TEKST ŹRÓDŁOWY:
Jestem pewna, że każdy z Was żałuje choć jednej swojej decyzji. Czy to zerwanie jakiejś znajomości, czy zły wybór kierunku szkoły, czy nie powiedzenie czegoś istotnego, kiedy był na to czas. Co byś powiedział, gdyby okazało się, że możesz zapomnieć i zacząć wszystko od nowa, by w pełni cieszyć się życiem? Wybierzesz taką możliwość czy będziesz nadal brnąć w kłamstwa, którymi się otaczasz?
Cal, Rae, Richelle i Nicole przyjaźnią się już od dzieciństwa. Łączą ich ze sobą więzi przyjaźni, wspomnień i wspólnej radości. Spędzają ze sobą każdą wolną chwilę, nie wyobrażają sobie bez siebie życia. Ale pewnego dnia ich paczka się rozpada. Richelle wyjeżdża z miasta, a Nicole przestaje się odzywać do Cala i Rae. Traktuje ich jak powietrze. Porzuceni nastolatkowie nie potrafią rozgryźć motywów ich postępowania, więc przyjmują taktykę Nicole - udają, że nigdy się nie znali, że im nie zależy, choć jest zupełnie odwrotnie.
Po wielu latach Nicole wraca, ale nie jest już tą dziewczyną, którą była kiedyś. Mimo, że Cal dobrze ją poznaje, studentka podaje się za Nyelle Preston i zachowauje się zupełnie inaczej niż nieśmiała Nicole - jest bardzo spontaniczna, pełna życia, szalona i nie przejmuje się swoim wyglądem. Ponadto, nie daje po sobie poznać, że kiedykolwiek spotkała Cala. Chłopak nie ma pojęcia o co jej chodzi, ale nie zadaje pytań, bo nie chce jej spłoszyć.

TREŚĆ POLECENIA 1:
Odpowiedz krótko na pytania do tekstu o czwórce przyjaciół:
(a) Kto z paczki wyjeżdża z miasta?
(b) Za kogo podaje się Nicole po powrocie?
(c) Dlaczego Cal nie zadaje jej pytań?
TREŚĆ POLECENIA 2:
Przetłumacz na angielski zdanie z tekstu o czwórce przyjaciół: „Ale pewnego dnia ich paczka się rozpada.”
TREŚĆ POLECENIA 3:
Przepisz fragment tekstu o czwórce przyjaciół od słów „Jestem pewna, że” aż po słowa „którymi się otaczasz?”, zamieniając „szkoły” na „studiów”.
Wiersze zamieszczone dalej pochodzą z innego źródła niż tekst.

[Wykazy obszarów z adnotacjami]
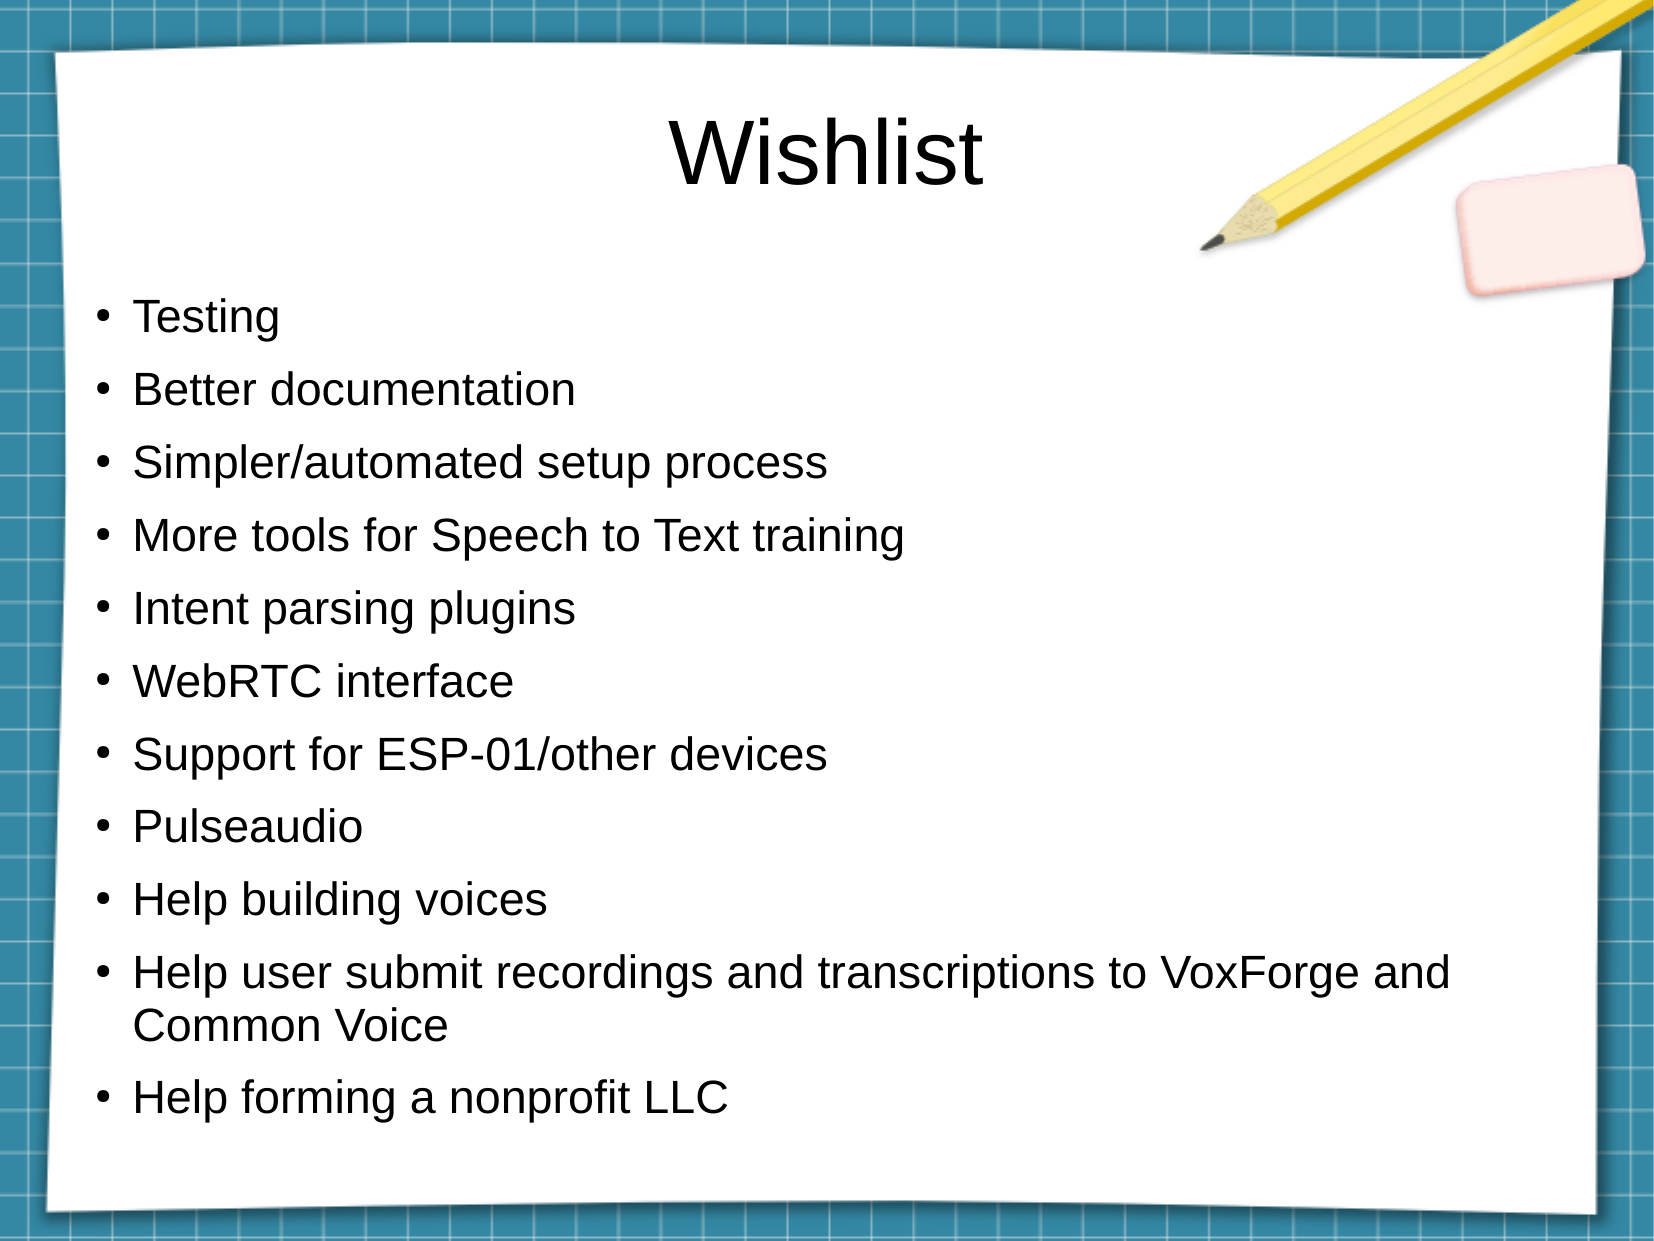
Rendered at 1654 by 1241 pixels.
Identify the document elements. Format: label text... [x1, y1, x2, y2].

title Wishlist [82, 49, 1571, 257]
picture [0, 0, 1654, 1241]
list Testing Better documentation Simpler/automated setup process More tools for Speech to Text training Intent parsing plugins WebRTC interface Support for ESP-01/other devices Pulseaudio Help building voices Help user submit recordings and transcriptions to VoxForge and Common Voice Help forming a nonprofit LLC [82, 290, 1571, 1126]
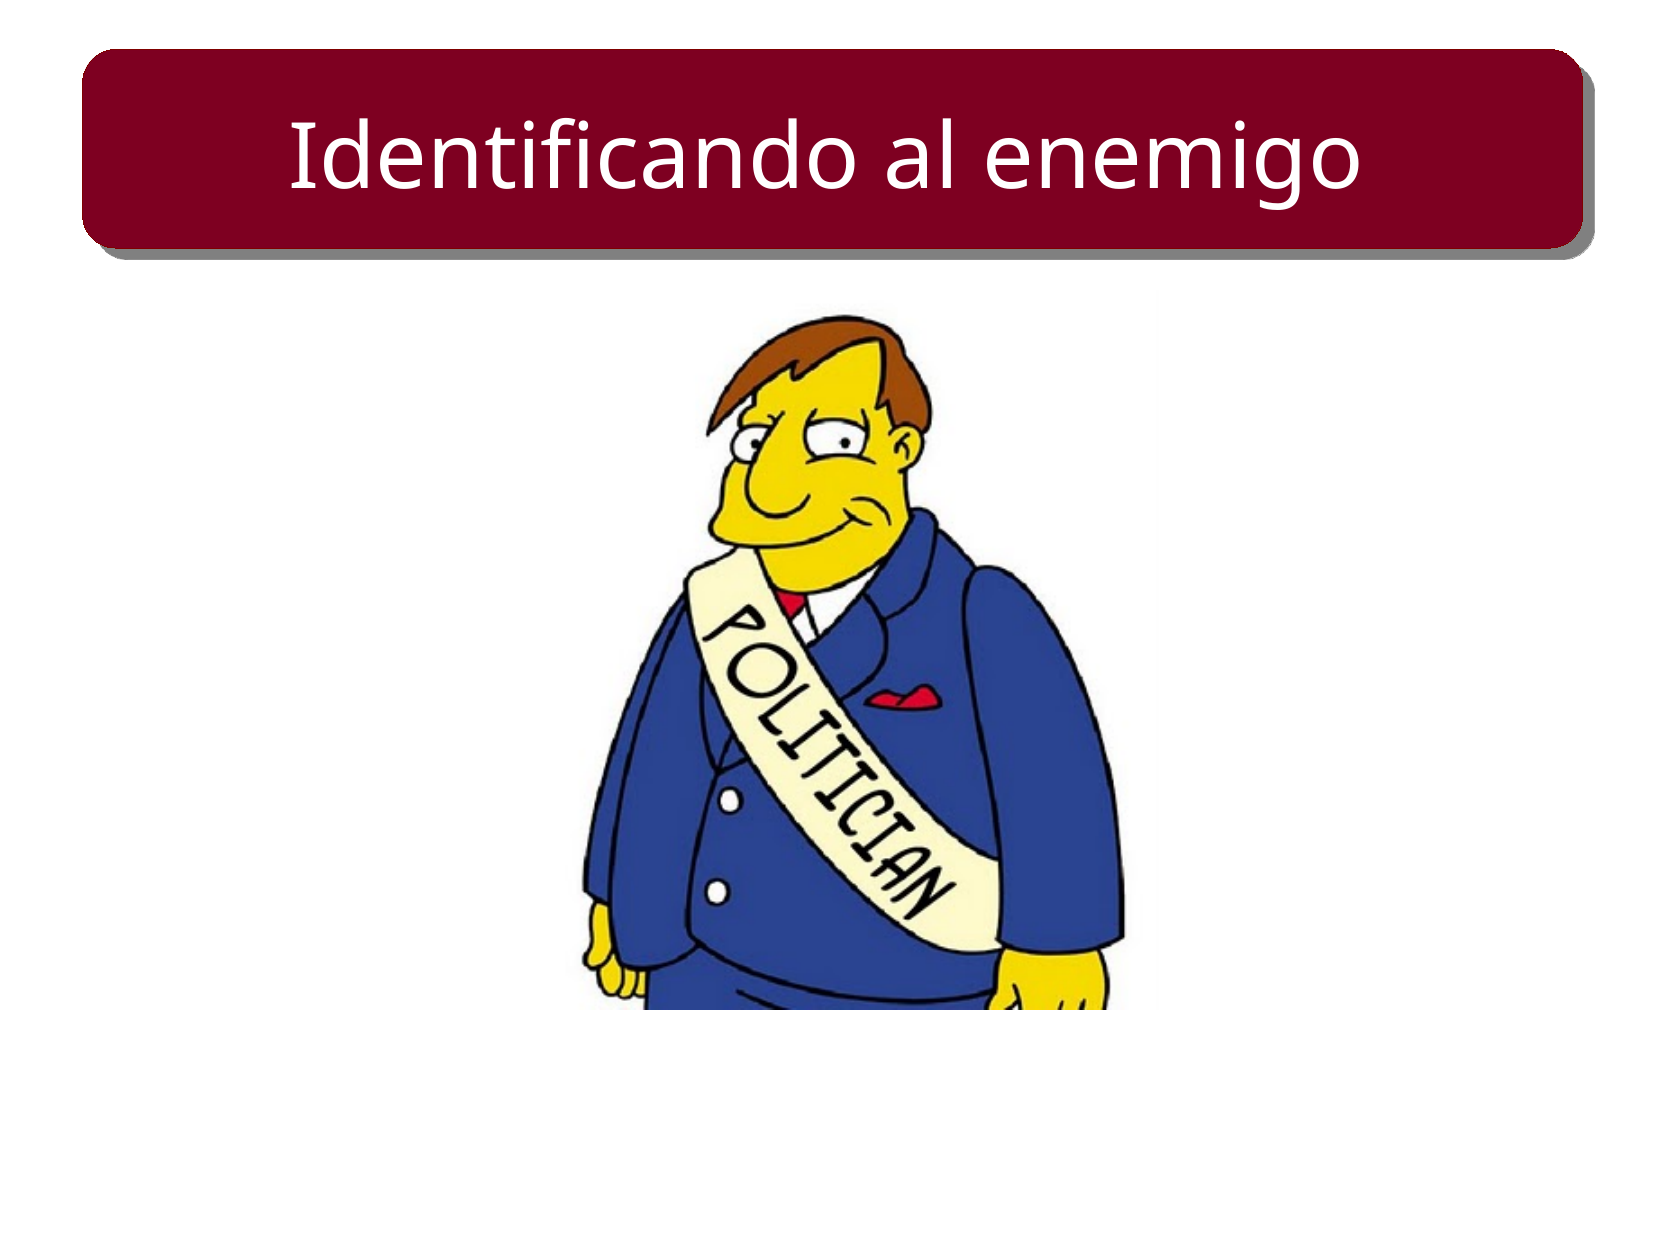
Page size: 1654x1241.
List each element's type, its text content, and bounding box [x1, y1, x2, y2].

title Identificando al enemigo [82, 49, 1571, 257]
picture [494, 290, 1159, 1010]
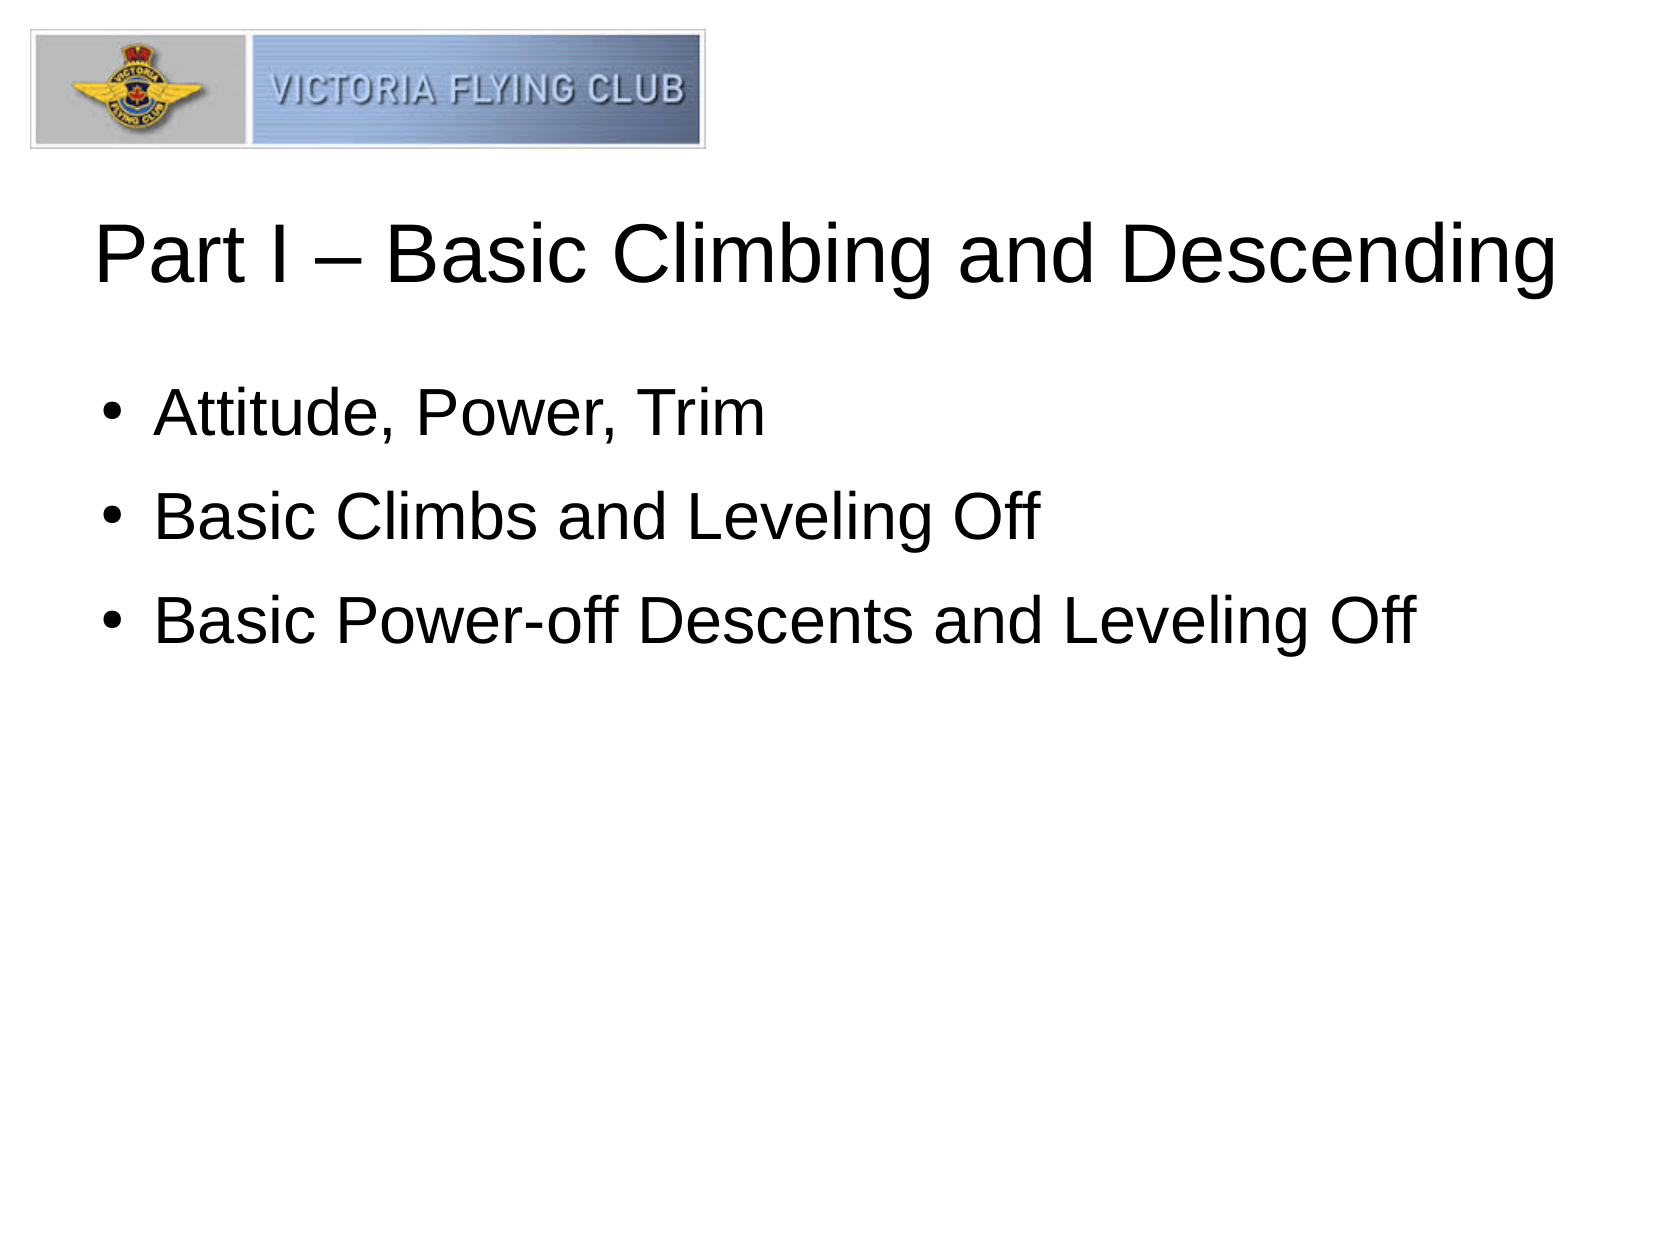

ODPOWIEDŹ PISEMNA 1:
(a) Richelle.
(b) Za Nyelle Preston.
(c) Bo nie chce jej spłoszyć.

ODPOWIEDŹ PISEMNA 2:
But one day their group falls apart.

ODPOWIEDŹ PISEMNA 3:
Jestem pewna, że każdy z Was żałuje choć jednej swojej decyzji. Czy to zerwanie jakiejś znajomości, czy zły wybór kierunku studiów, czy nie powiedzenie czegoś istotnego, kiedy był na to czas. Co byś powiedział, gdyby okazało się, że możesz zapomnieć i zacząć wszystko od nowa, by w pełni cieszyć się życiem? Wybierzesz taką możliwość czy będziesz nadal brnąć w kłamstwa, którymi się otaczasz?